● Directions
Set down every record once more, exactly as given.

● Collected data entries
◇ ◇ ◇
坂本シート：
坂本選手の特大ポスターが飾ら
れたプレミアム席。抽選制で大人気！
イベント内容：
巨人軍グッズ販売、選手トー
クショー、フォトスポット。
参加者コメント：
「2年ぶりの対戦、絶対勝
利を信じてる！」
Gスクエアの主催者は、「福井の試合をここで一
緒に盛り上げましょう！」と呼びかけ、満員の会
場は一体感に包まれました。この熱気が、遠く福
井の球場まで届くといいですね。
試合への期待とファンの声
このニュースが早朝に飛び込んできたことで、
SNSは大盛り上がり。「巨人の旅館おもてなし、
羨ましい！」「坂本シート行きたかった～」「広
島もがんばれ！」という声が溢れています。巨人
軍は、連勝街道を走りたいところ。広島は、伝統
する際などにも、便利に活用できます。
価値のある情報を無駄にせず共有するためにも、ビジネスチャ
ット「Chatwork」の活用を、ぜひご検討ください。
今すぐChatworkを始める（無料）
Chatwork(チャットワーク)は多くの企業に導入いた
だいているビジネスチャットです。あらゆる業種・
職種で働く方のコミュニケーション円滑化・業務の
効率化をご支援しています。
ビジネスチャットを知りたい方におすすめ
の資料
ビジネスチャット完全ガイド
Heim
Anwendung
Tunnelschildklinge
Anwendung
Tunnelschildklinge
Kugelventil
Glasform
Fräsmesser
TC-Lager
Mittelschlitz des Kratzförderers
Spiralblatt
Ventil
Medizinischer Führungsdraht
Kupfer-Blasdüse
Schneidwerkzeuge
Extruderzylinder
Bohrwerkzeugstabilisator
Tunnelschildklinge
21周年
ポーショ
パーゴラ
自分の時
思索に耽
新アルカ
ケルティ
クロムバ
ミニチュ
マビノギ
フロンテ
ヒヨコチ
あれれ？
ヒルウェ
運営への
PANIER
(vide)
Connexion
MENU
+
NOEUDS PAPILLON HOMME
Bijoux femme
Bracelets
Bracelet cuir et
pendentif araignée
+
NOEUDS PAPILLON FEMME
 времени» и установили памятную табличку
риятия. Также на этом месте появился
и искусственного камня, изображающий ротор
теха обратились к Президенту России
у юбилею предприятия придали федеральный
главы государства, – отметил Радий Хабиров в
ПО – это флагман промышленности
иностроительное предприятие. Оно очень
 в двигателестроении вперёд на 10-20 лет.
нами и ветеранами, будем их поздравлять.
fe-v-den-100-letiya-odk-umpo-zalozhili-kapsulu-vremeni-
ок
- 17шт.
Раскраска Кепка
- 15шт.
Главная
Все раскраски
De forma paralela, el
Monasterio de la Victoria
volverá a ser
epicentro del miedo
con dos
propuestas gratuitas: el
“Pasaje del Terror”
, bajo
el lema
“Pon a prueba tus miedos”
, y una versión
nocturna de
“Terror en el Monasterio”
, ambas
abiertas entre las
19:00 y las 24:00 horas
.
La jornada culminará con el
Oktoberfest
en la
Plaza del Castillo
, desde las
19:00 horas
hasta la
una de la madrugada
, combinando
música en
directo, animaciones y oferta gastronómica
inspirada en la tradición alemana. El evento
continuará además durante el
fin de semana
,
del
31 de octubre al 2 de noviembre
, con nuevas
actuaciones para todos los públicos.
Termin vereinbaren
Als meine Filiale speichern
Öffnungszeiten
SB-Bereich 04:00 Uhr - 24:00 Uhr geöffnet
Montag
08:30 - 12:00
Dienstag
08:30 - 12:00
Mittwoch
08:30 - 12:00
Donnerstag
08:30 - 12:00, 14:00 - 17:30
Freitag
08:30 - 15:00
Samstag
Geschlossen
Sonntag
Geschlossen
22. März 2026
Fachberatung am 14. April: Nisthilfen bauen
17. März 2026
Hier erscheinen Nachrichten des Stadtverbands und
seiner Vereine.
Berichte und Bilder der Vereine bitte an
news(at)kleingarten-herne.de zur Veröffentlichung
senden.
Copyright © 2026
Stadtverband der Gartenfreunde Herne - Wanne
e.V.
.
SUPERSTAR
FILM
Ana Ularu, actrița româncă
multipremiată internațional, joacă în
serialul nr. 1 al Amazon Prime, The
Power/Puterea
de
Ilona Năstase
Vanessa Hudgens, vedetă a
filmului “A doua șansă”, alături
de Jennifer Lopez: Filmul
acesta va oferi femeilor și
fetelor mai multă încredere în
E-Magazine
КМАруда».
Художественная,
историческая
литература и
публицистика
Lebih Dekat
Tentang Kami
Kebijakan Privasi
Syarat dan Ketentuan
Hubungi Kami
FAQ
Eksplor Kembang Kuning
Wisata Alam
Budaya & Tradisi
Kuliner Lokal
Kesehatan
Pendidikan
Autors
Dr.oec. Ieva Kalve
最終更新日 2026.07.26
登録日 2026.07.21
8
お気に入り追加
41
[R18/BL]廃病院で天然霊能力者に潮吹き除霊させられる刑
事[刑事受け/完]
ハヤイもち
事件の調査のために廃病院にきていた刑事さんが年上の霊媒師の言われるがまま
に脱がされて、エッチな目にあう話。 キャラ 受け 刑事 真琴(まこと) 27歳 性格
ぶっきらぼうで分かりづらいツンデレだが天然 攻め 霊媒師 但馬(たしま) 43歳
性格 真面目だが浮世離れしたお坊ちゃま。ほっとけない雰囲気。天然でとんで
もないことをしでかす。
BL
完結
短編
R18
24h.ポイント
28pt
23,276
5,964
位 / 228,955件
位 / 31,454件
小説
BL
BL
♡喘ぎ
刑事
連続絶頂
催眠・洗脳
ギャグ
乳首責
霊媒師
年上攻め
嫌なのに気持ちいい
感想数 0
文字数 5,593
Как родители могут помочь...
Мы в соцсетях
◇ ◇ ◇
● Answer for the task
坂本シート：
坂本選手の特大ポスターが飾ら
れたプレミアム席。抽選制で大人気！
イベント内容：
巨人軍グッズ販売、選手トー
クショー、フォトスポット。
参加者コメント：
「2年ぶりの対戦、絶対勝
利を信じてる！」
Gスクエアの主催者は、「福井の試合をここで一
緒に盛り上げましょう！」と呼びかけ、満員の会
場は一体感に包まれました。この熱気が、遠く福
井の球場まで届くといいですね。
試合への期待とファンの声
このニュースが早朝に飛び込んできたことで、
SNSは大盛り上がり。「巨人の旅館おもてなし、
羨ましい！」「坂本シート行きたかった～」「広
島もがんばれ！」という声が溢れています。巨人
軍は、連勝街道を走りたいところ。広島は、伝統
する際などにも、便利に活用できます。
価値のある情報を無駄にせず共有するためにも、ビジネスチャ
ット「Chatwork」の活用を、ぜひご検討ください。
今すぐChatworkを始める（無料）
Chatwork(チャットワーク)は多くの企業に導入いた
だいているビジネスチャットです。あらゆる業種・
職種で働く方のコミュニケーション円滑化・業務の
効率化をご支援しています。
ビジネスチャットを知りたい方におすすめ
の資料
ビジネスチャット完全ガイド
Heim
Anwendung
Tunnelschildklinge
Anwendung
Tunnelschildklinge
Kugelventil
Glasform
Fräsmesser
TC-Lager
Mittelschlitz des Kratzförderers
Spiralblatt
Ventil
Medizinischer Führungsdraht
Kupfer-Blasdüse
Schneidwerkzeuge
Extruderzylinder
Bohrwerkzeugstabilisator
Tunnelschildklinge
21周年
ポーショ
パーゴラ
自分の時
思索に耽
新アルカ
ケルティ
クロムバ
ミニチュ
マビノギ
フロンテ
ヒヨコチ
あれれ？
ヒルウェ
運営への
PANIER
(vide)
Connexion
MENU
+
NOEUDS PAPILLON HOMME
Bijoux femme
Bracelets
Bracelet cuir et
pendentif araignée
+
NOEUDS PAPILLON FEMME
 времени» и установили памятную табличку
риятия. Также на этом месте появился
и искусственного камня, изображающий ротор
теха обратились к Президенту России
у юбилею предприятия придали федеральный
главы государства, – отметил Радий Хабиров в
ПО – это флагман промышленности
иностроительное предприятие. Оно очень
 в двигателестроении вперёд на 10-20 лет.
нами и ветеранами, будем их поздравлять.
fe-v-den-100-letiya-odk-umpo-zalozhili-kapsulu-vremeni-
ок
- 17шт.
Раскраска Кепка
- 15шт.
Главная
Все раскраски
De forma paralela, el
Monasterio de la Victoria
volverá a ser
epicentro del miedo
con dos
propuestas gratuitas: el
“Pasaje del Terror”
, bajo
el lema
“Pon a prueba tus miedos”
, y una versión
nocturna de
“Terror en el Monasterio”
, ambas
abiertas entre las
19:00 y las 24:00 horas
.
La jornada culminará con el
Oktoberfest
en la
Plaza del Castillo
, desde las
19:00 horas
hasta la
una de la madrugada
, combinando
música en
directo, animaciones y oferta gastronómica
inspirada en la tradición alemana. El evento
continuará además durante el
fin de semana
,
del
31 de octubre al 2 de noviembre
, con nuevas
actuaciones para todos los públicos.
Termin vereinbaren
Als meine Filiale speichern
Öffnungszeiten
SB-Bereich 04:00 Uhr - 24:00 Uhr geöffnet
Montag
08:30 - 12:00
Dienstag
08:30 - 12:00
Mittwoch
08:30 - 12:00
Donnerstag
08:30 - 12:00, 14:00 - 17:30
Freitag
08:30 - 15:00
Samstag
Geschlossen
Sonntag
Geschlossen
22. März 2026
Fachberatung am 14. April: Nisthilfen bauen
17. März 2026
Hier erscheinen Nachrichten des Stadtverbands und
seiner Vereine.
Berichte und Bilder der Vereine bitte an
news(at)kleingarten-herne.de zur Veröffentlichung
senden.
Copyright © 2026
Stadtverband der Gartenfreunde Herne - Wanne
e.V.
.
SUPERSTAR
FILM
Ana Ularu, actrița româncă
multipremiată internațional, joacă în
serialul nr. 1 al Amazon Prime, The
Power/Puterea
de
Ilona Năstase
Vanessa Hudgens, vedetă a
filmului “A doua șansă”, alături
de Jennifer Lopez: Filmul
acesta va oferi femeilor și
fetelor mai multă încredere în
E-Magazine
КМАруда».
Художественная,
историческая
литература и
публицистика
Lebih Dekat
Tentang Kami
Kebijakan Privasi
Syarat dan Ketentuan
Hubungi Kami
FAQ
Eksplor Kembang Kuning
Wisata Alam
Budaya & Tradisi
Kuliner Lokal
Kesehatan
Pendidikan
Autors
Dr.oec. Ieva Kalve
最終更新日 2026.07.26
登録日 2026.07.21
8
お気に入り追加
41
[R18/BL]廃病院で天然霊能力者に潮吹き除霊させられる刑
事[刑事受け/完]
ハヤイもち
事件の調査のために廃病院にきていた刑事さんが年上の霊媒師の言われるがまま
に脱がされて、エッチな目にあう話。 キャラ 受け 刑事 真琴(まこと) 27歳 性格
ぶっきらぼうで分かりづらいツンデレだが天然 攻め 霊媒師 但馬(たしま) 43歳
性格 真面目だが浮世離れしたお坊ちゃま。ほっとけない雰囲気。天然でとんで
もないことをしでかす。
BL
完結
短編
R18
24h.ポイント
28pt
23,276
5,964
位 / 228,955件
位 / 31,454件
小説
BL
BL
♡喘ぎ
刑事
連続絶頂
催眠・洗脳
ギャグ
乳首責
霊媒師
年上攻め
嫌なのに気持ちいい
感想数 0
文字数 5,593
Как родители могут помочь...
Мы в соцсетях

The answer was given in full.